=== Stated task ===
From the material below, can you copy out word for word the lines between the one holding "locality: Southwestern Georgia, Dougherty" and the one holding "collection date: 1884-11-01", inclusive?

=== Data entries ===
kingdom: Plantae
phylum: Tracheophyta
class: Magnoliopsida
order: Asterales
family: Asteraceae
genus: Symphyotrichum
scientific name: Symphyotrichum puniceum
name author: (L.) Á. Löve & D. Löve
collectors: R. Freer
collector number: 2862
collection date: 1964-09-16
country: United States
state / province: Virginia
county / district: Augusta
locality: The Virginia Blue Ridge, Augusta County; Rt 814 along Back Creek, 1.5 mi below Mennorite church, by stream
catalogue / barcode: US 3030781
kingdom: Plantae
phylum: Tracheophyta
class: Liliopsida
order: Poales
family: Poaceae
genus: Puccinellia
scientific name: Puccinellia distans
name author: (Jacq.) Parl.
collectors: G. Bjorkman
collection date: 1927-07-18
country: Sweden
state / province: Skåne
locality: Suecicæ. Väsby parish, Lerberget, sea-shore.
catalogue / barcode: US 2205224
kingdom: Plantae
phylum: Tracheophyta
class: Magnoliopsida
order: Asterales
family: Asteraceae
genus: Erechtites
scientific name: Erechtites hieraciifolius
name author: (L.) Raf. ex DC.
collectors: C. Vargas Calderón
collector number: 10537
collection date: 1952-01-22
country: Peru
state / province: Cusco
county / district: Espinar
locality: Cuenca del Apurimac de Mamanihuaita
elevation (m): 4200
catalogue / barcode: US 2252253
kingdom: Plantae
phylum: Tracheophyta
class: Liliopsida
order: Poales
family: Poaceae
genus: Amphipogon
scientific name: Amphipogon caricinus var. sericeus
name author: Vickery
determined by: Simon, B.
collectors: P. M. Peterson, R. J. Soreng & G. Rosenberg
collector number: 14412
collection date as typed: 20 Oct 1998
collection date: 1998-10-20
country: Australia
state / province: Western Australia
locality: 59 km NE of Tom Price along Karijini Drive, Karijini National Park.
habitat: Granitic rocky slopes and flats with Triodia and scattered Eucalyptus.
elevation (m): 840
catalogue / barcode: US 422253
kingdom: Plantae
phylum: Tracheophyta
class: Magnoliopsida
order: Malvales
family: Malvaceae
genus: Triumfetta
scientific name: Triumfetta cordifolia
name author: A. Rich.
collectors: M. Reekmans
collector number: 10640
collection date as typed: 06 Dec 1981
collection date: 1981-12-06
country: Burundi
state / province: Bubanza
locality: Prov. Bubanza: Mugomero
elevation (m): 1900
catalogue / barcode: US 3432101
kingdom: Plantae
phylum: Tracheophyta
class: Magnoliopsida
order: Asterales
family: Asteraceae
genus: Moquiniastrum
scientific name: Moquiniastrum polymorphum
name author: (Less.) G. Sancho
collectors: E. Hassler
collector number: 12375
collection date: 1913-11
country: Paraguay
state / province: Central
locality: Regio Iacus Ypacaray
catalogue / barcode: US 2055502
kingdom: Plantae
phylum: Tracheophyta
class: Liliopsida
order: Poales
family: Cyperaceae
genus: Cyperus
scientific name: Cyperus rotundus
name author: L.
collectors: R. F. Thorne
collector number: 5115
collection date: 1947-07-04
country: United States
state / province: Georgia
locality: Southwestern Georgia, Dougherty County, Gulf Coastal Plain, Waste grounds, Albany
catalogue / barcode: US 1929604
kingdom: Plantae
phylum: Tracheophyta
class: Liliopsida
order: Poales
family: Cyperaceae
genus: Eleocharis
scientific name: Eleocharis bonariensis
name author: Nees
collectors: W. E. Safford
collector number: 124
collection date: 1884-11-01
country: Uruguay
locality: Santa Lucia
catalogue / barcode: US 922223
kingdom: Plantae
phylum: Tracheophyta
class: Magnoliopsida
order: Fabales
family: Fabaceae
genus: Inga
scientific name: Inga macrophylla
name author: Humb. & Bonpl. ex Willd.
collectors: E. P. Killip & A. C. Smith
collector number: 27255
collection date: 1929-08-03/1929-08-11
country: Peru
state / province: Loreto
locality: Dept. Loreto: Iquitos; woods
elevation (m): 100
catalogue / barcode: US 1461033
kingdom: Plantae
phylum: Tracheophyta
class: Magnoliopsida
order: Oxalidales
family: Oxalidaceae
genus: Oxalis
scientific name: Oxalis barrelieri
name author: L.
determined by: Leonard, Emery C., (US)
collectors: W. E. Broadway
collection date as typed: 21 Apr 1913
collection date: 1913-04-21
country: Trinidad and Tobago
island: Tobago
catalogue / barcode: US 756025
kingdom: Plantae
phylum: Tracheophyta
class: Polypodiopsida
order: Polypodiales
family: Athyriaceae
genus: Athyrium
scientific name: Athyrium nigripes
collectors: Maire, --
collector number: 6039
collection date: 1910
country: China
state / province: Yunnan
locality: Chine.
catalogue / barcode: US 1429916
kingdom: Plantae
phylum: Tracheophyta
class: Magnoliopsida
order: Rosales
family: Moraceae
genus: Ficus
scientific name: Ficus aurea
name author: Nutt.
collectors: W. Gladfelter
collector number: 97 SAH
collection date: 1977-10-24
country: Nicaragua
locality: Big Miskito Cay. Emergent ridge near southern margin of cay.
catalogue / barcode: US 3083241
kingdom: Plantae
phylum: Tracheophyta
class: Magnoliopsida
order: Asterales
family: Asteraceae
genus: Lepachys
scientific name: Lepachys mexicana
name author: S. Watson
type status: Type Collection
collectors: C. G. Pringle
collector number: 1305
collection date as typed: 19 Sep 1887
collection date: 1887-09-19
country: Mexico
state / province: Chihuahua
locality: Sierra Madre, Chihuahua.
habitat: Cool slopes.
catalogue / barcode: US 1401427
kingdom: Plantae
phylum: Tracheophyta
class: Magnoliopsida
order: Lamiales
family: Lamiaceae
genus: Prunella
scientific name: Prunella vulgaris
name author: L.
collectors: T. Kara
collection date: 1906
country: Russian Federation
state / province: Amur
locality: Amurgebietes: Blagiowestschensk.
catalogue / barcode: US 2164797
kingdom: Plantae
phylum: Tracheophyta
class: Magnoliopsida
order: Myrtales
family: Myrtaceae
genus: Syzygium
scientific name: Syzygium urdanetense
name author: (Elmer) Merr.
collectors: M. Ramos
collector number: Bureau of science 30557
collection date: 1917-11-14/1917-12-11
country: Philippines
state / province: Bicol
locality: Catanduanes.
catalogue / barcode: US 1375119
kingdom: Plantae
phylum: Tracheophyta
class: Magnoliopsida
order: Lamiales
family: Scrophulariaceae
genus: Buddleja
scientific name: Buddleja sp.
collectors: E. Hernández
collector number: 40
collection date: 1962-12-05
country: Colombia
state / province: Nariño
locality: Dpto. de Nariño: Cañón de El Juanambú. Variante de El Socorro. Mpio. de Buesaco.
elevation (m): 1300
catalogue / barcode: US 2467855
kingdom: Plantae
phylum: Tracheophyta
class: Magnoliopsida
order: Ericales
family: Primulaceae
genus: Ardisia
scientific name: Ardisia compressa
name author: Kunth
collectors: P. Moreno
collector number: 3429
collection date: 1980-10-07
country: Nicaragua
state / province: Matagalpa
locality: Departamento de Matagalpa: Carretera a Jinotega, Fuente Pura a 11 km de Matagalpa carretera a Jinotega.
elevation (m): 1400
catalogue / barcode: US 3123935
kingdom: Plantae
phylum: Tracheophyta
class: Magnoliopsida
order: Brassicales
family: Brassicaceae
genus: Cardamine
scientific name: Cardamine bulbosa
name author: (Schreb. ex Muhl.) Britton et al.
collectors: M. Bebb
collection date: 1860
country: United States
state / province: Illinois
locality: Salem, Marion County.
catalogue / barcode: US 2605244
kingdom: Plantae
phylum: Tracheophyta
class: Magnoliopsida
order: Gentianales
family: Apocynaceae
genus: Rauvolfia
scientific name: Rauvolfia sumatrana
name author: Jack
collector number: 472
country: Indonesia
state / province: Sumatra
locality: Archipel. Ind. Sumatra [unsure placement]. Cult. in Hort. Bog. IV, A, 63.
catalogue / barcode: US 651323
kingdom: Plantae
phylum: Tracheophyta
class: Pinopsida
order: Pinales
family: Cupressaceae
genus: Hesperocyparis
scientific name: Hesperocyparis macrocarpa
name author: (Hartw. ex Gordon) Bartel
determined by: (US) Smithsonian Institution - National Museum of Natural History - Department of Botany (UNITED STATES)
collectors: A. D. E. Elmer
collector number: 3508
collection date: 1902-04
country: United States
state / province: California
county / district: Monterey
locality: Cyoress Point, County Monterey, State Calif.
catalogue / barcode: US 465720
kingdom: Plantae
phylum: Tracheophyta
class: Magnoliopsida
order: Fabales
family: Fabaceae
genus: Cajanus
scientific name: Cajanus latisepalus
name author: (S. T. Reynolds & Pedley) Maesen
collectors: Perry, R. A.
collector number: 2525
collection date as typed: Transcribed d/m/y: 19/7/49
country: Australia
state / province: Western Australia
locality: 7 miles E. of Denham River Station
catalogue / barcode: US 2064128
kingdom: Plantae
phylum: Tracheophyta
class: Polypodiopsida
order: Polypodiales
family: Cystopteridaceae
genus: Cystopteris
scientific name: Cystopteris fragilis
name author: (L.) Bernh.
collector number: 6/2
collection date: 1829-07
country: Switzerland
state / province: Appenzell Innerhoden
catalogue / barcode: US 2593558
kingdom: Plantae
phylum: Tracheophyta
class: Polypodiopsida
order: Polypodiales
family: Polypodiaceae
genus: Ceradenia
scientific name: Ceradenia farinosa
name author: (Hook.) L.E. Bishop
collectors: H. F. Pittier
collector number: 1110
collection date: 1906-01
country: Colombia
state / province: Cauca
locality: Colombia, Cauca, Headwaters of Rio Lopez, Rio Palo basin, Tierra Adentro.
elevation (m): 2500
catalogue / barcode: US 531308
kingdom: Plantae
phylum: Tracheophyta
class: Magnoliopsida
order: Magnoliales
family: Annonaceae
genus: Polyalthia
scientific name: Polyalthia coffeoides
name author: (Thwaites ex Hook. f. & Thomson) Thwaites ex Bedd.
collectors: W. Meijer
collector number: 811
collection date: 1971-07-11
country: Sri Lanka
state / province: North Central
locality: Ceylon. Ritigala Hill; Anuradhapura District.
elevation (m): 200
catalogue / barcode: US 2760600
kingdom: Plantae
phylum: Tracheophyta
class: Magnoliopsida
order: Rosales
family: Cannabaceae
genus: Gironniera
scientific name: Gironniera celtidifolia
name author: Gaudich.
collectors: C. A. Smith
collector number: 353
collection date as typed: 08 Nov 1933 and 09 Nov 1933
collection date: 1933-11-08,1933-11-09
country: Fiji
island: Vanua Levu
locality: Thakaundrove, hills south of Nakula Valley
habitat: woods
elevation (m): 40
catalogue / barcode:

=== Full solution ===
locality: Southwestern Georgia, Dougherty County, Gulf Coastal Plain, Waste grounds, Albany
catalogue / barcode: US 1929604
kingdom: Plantae
phylum: Tracheophyta
class: Liliopsida
order: Poales
family: Cyperaceae
genus: Eleocharis
scientific name: Eleocharis bonariensis
name author: Nees
collectors: W. E. Safford
collector number: 124
collection date: 1884-11-01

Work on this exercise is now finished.